══ Document excerpt

Almost 200 people from 19 countries registered for the first satRday conference which was held last Saturday, September 3rd, in Budapest. The final count showed that nearly 170 R users spent 12 hours at the conference venue attending workshops, regular and lighting talks, social events and a data visualization challenge. If you missed the event, you can rewatch the live stream of the conference talks at any time. An abridged version of the video recordings will also be uploaded to the conference homepage along with the slides and related materials in the next couple of days.

There was a pretty intense interest for the conference from the beginning: the registration opened at the end of June, just before the useR! conference, and 90% of the originally planned 150 tickets were gone in a month, when the early-bird period ended. To my great but pleasant surprise, it didn’t become a local Hungarian conference at all: on an average, every third registration came from another country. The 50/50 ratio of academic to industry tickets was similarly stable from the beginning.

We sold around 130 tickets without sharing any details on the line-up of invited and contributed talks, although previously announcing our two keynote speakers (Gabor Csardi and Jeroen Ooms) kind of guaranteed a high quality for the conference. Fortunately, we received a good number of talk proposals and decided to have 25 speakers after all:

speakers.jpg

It took a while to finalize the conference program and to figure out how we would fund an inexpensive event for so many attendees (as the number of registered attendees continued to increase by one or two every day), but things sorted out by the end of August and we received a good amount of financial help (covering 75% of the overall conference expenses) from our sponsors. Thank you!

════

(Problem 1): Render the records as a numbered list, starting at the line with "What is the" and continuing through the end of the records, and leave out blank lines.
The text and the records are unrelated to each other.

══ Source material

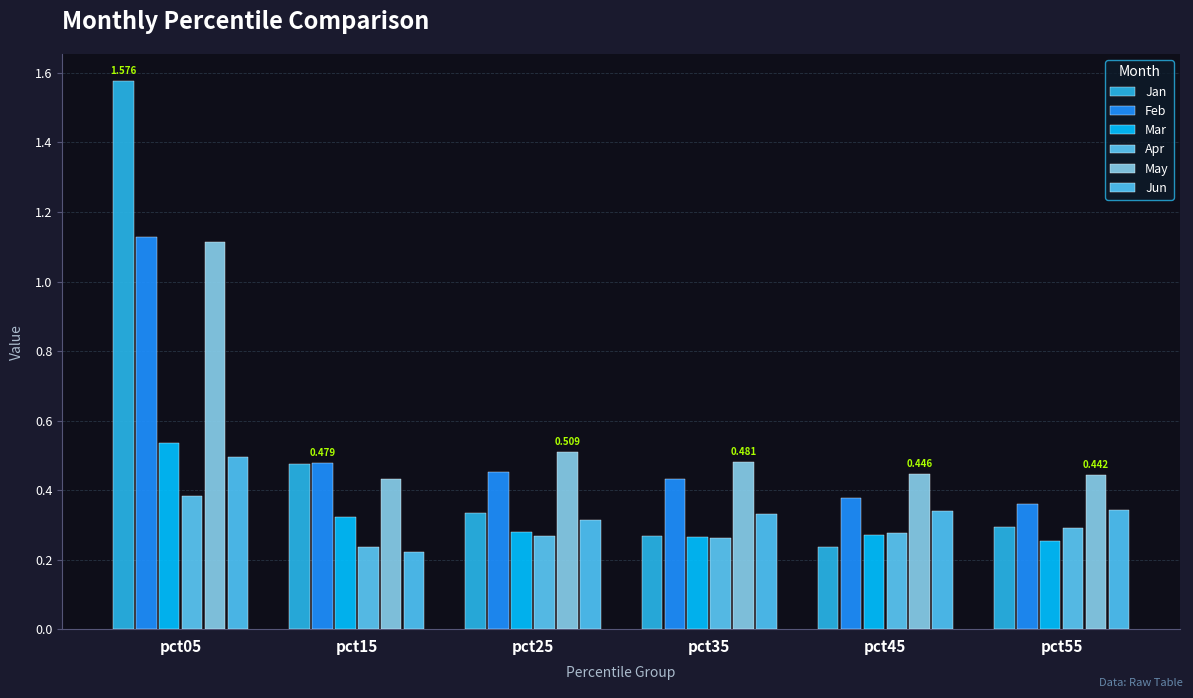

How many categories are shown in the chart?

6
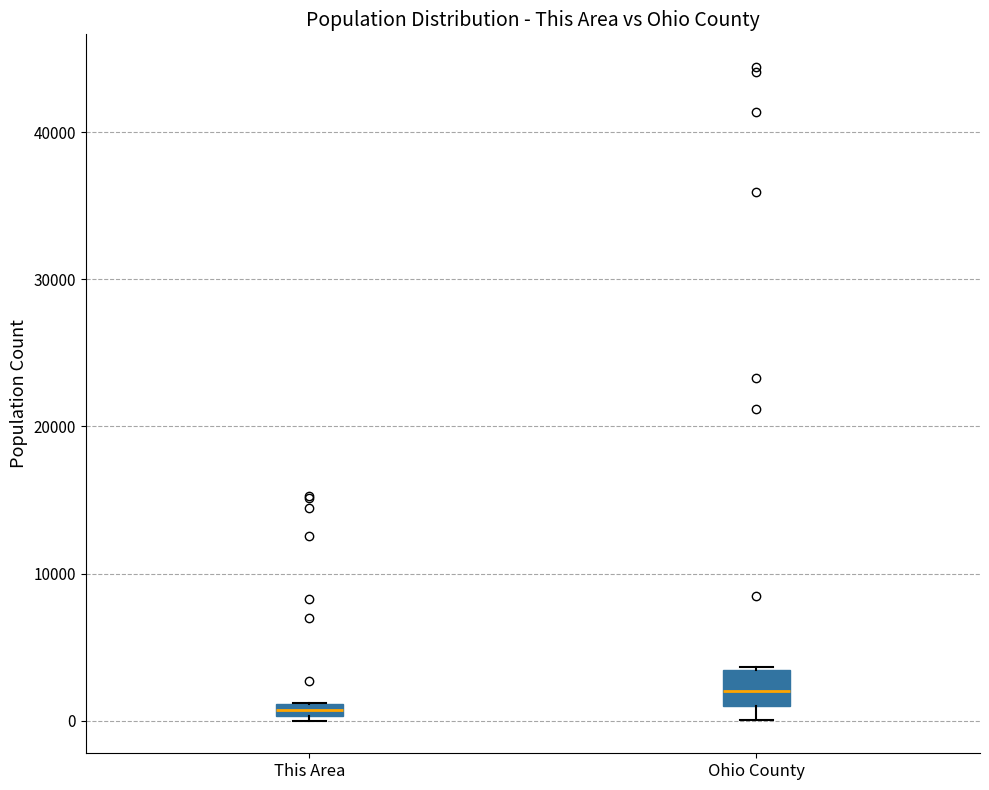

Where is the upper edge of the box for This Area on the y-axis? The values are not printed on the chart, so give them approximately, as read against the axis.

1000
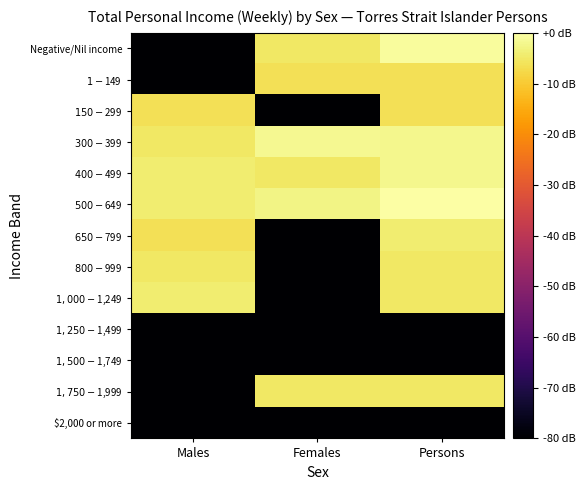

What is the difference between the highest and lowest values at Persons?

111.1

════

(Problem 2): Translate this sentence from the conference report into Spanish: "The 50/50 ratio of academic to industry tickets was similarly stable from the beginning."

(Response 1):
1. What is the difference between the highest and lowest values at Persons?
2. 111.1

(Response 2): La proporción 50/50 entre entradas académicas y entradas de la industria se mantuvo igualmente estable desde el principio.